Much of the show is ad-lib, bantering with the audience...and even when Frank is in his script, he doesn't get very far before he's off it, making asides and then making asides about his asides in the grand tradition. The utter lack of self-importance is so comforting. Another member of my expedition, the lovely artist Wendy Pini, made this observation to me this morning. She said, "I was never a big fan of Groucho but Frank made me love him. Frank brought out the pixie in him." This is the younger Groucho that Frank is playing — from (roughly) Cocoanuts through half-past A Day at the Races, which is when Groucho was his pixiest.
Oh, and I should mention Frank's excellent pianist and straight man, Jim Furmston. Jim adds just the air of dignity that Groucho was always so good at getting rid of.
Everyone in my group had a good time, especially me. Matter of fact, I liked Frank so much I'm going to see him again, a week from tomorrow. He's doing one show, a matinee, on March 8 at the La Mirada Theatre in La Mirada, California...and Frank tells me that Miriam Marx, Groucho's daughter, will be in attendance. For details on how you can be, go visit this website. And for the whole schedule of where Frank will be and when he might be in your neck of the woods, check out this page.
Note if you will that on March 15, he'll be at the Orpheum Theatre in Galesburg, Illinois. This is where the Marx Brothers were once on the bill with a monologist named Art Fisher. Mr. Fisher had this thing for nicknames ending in "o" and during a backstage poker game, it is said, he began referring to Julius Marx as "Groucho," to Adolph Marx as "Harpo" and so on. The names somehow stuck and Show Biz History was made. Needless to say, Frank continues to do the name of Groucho proud.
[Edited to fix a questionable factual assertion I made when I wrote this, on account of I'm exhausted.]
And hello this time from San Francisco. I flew back here yesterday morning on a plane full of Korean teenagers who were loudly rehearsing scenes from High School Musical. There's gotta be an F.A.A. regulation prohibiting that kind of thing.
The con was just where I'd left it but busier than the day before. I got back in time to host three panels in a row — a one-on-one with Gary Friedrich, a three-on-three (I guess you'd call it) with Sergio Aragonés and Stan Sakai and my ever-lovin' self, and a one-on-one with Roy Thomas. At the first, Gary spoke with disarming candor about his career writing for Marvel in the late sixties and early seventies, and how it ended due largely to alcohol abuse...or as Gary put it, "My becoming an unreliable drunk." He's thirty years sober and writing again, so the whole thing has as much of a happy ending as might be possible. If I were running a publishing firm today, I think I'd hire Gary to write some stories for me...including one that was painfully autobiographical. The audience at our panel was certainly riveted by the honesty of his narrative.

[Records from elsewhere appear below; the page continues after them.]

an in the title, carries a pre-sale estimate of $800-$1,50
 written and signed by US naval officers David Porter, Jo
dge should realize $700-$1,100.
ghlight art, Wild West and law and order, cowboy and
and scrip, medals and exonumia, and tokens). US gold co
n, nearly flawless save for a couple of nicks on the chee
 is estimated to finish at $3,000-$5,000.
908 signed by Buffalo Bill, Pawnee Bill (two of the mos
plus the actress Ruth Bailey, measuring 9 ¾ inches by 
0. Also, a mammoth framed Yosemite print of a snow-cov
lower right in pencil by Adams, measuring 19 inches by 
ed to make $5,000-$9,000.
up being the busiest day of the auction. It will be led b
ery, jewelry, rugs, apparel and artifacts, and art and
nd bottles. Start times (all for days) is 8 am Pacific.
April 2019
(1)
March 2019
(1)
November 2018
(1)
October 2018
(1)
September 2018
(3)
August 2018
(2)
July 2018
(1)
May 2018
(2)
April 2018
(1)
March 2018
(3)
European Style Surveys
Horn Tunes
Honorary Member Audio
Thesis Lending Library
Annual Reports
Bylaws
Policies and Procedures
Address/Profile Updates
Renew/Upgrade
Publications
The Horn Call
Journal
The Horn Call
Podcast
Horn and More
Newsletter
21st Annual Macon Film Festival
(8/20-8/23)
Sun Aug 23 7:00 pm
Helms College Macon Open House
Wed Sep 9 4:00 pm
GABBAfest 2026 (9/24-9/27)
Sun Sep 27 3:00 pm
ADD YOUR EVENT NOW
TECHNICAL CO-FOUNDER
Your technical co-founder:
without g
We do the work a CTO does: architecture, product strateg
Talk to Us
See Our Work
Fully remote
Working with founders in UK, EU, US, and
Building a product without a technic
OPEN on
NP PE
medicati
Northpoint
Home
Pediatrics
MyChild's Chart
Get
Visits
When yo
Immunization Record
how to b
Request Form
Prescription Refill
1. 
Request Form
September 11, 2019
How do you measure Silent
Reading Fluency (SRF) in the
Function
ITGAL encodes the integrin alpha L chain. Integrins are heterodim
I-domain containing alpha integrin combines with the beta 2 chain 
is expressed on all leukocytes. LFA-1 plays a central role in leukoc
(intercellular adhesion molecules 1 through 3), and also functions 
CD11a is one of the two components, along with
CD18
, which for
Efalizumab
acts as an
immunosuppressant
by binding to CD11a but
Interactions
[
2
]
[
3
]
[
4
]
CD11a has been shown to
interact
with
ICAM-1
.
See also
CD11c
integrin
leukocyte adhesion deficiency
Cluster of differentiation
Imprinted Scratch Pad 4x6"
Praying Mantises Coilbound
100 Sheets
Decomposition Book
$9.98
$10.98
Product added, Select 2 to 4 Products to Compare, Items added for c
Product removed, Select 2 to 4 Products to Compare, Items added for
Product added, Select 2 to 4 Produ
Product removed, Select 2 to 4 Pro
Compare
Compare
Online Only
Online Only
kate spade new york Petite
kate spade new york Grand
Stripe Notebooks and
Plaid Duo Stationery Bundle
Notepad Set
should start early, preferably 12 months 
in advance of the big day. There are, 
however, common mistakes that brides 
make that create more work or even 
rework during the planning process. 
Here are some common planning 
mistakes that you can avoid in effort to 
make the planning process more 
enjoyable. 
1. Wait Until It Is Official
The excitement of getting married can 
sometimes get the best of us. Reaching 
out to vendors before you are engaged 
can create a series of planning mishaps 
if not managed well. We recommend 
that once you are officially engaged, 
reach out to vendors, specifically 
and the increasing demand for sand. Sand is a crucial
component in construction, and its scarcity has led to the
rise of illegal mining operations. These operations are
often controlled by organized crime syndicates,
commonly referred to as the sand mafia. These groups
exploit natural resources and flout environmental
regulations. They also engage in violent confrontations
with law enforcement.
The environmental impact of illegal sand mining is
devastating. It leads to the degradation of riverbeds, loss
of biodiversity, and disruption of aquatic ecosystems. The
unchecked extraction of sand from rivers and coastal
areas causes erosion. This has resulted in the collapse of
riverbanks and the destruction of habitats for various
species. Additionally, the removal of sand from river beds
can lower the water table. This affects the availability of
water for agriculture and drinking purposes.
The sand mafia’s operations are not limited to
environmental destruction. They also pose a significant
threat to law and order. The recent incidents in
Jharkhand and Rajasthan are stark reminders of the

The panel with Sergio and Stan was fun, as those things always are. And I could have spent several more hours quizzing Roy about his long, colorful career. Mike Friedrich, who wrote for Marvel in the days when Roy was in charge, dropped in to heckle him about not supporting Barack Obama, even though Obama was a reader of Conan back when Roy wrote the comic.
Then in the evening, I took an expedition to see Frank Ferrante do his uncanny Groucho show at a local Jewish Community Center. But I'll write about that in a separate post because it's Sunday morn and there's another day of WonderConning to be done. See you later.